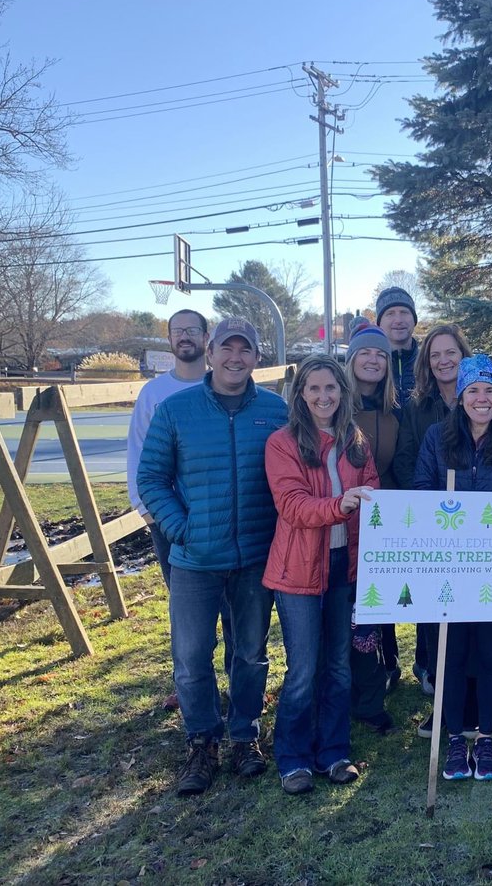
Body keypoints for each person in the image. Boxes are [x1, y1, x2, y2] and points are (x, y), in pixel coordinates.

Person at [138, 318, 287, 796]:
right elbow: (152, 480)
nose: (235, 358)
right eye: (228, 348)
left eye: (246, 350)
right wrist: (182, 529)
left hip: (255, 558)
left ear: (257, 359)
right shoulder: (175, 410)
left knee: (250, 653)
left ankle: (244, 735)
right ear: (210, 351)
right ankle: (202, 740)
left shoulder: (276, 410)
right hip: (195, 560)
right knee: (191, 656)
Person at [413, 354, 492, 782]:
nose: (481, 399)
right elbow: (423, 489)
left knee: (489, 654)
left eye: (489, 391)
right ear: (460, 397)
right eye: (473, 391)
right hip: (446, 566)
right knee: (450, 653)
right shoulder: (437, 438)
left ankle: (484, 737)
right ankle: (454, 738)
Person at [263, 355, 378, 795]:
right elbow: (291, 504)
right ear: (301, 394)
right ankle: (293, 758)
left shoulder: (355, 439)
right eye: (314, 389)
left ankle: (334, 751)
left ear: (342, 392)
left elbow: (373, 485)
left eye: (331, 388)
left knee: (339, 666)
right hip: (298, 571)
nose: (323, 396)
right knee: (303, 668)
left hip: (343, 567)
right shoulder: (283, 443)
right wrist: (341, 505)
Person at [126, 309, 231, 711]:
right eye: (177, 331)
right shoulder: (154, 394)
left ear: (206, 338)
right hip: (174, 525)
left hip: (224, 522)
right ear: (169, 339)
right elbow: (139, 459)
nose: (184, 336)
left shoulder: (223, 388)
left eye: (192, 330)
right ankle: (191, 686)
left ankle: (234, 688)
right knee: (187, 614)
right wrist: (153, 514)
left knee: (232, 613)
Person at [392, 323, 472, 708]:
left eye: (450, 353)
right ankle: (430, 664)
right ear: (427, 362)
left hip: (475, 517)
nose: (444, 361)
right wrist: (428, 503)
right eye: (435, 354)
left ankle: (487, 668)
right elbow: (407, 458)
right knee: (431, 594)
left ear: (463, 355)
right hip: (431, 515)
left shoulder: (481, 396)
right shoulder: (417, 407)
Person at [344, 325, 400, 732]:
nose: (373, 360)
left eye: (380, 355)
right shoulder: (334, 407)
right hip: (337, 520)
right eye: (365, 353)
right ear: (351, 359)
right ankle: (343, 691)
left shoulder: (393, 413)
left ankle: (375, 688)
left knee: (373, 610)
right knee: (343, 614)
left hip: (381, 524)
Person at [376, 286, 419, 407]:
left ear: (414, 319)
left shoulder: (429, 363)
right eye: (390, 314)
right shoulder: (371, 366)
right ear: (380, 323)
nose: (398, 320)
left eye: (404, 312)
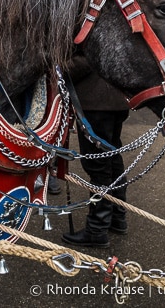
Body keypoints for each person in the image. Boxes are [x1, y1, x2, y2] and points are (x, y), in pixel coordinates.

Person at [62, 55, 130, 248]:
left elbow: (86, 60)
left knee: (99, 166)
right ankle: (117, 217)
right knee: (113, 159)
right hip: (115, 99)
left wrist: (58, 67)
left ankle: (97, 229)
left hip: (97, 102)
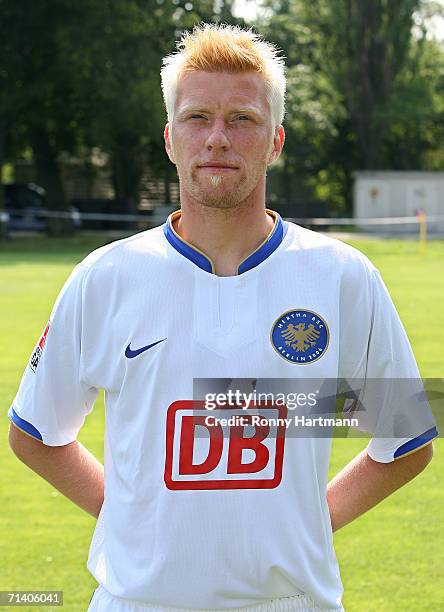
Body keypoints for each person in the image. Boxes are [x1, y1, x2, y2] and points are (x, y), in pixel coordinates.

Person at [8, 23, 437, 612]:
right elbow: (36, 436)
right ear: (169, 137)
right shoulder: (104, 276)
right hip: (139, 603)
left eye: (242, 119)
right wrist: (128, 516)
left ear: (276, 140)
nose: (217, 139)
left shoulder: (343, 276)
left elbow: (407, 440)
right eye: (196, 118)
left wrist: (310, 526)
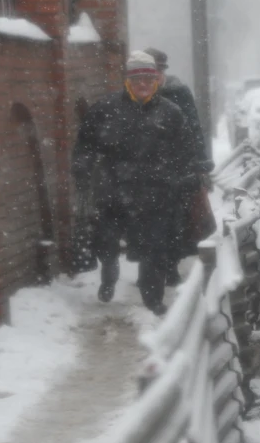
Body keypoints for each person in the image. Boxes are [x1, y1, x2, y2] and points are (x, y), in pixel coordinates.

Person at [72, 50, 200, 315]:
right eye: (137, 78)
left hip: (156, 195)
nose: (143, 84)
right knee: (106, 242)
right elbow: (85, 143)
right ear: (127, 81)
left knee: (154, 250)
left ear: (156, 81)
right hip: (113, 191)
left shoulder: (171, 113)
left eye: (149, 79)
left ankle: (152, 299)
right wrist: (82, 167)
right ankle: (109, 273)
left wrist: (180, 178)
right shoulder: (106, 109)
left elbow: (185, 151)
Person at [143, 47, 216, 286]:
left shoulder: (177, 93)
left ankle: (171, 266)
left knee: (176, 220)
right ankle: (151, 268)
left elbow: (194, 127)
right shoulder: (136, 94)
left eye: (157, 71)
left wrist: (200, 163)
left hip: (178, 168)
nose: (154, 76)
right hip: (145, 170)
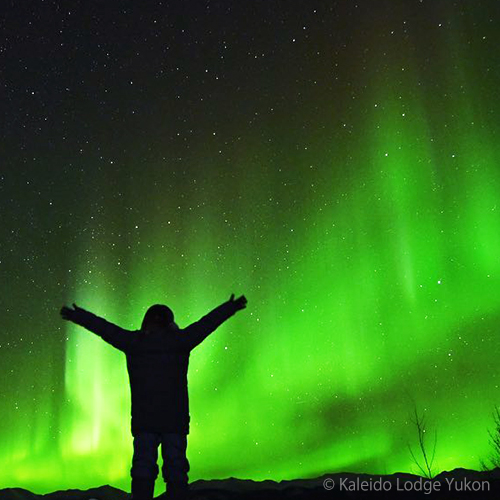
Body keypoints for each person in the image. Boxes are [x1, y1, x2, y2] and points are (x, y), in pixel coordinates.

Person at [60, 293, 248, 500]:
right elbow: (207, 324)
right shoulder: (180, 341)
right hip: (174, 420)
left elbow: (105, 328)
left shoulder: (134, 342)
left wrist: (79, 316)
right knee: (176, 467)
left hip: (145, 420)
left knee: (143, 466)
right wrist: (230, 307)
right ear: (170, 322)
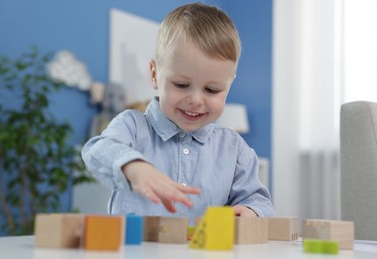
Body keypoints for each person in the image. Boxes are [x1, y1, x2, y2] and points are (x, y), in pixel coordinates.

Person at [82, 2, 274, 223]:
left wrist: (250, 211)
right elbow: (96, 151)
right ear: (155, 75)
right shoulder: (132, 126)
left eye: (212, 90)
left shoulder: (234, 149)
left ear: (229, 85)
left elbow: (259, 201)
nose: (195, 100)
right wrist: (133, 167)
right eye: (181, 85)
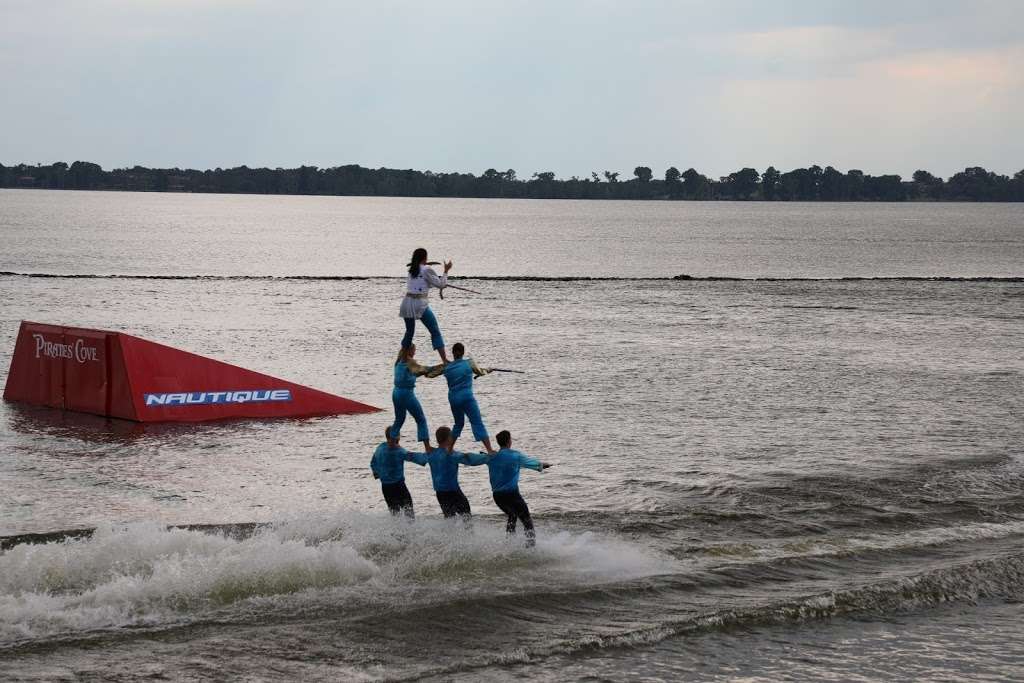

+--

## What is being asked
An exact copy of the lines above between the line holding "right knee: (187, 614)" and the line holding "right eye: (435, 354)", inclusive, is the whole answer.

## Reply to the exercise
right knee: (187, 614)
right wrist: (153, 514)
left knee: (232, 613)
Person at [392, 323, 472, 708]:
left eye: (450, 353)
right ankle: (430, 664)
right ear: (427, 362)
left hip: (475, 517)
nose: (444, 361)
right wrist: (428, 503)
right eye: (435, 354)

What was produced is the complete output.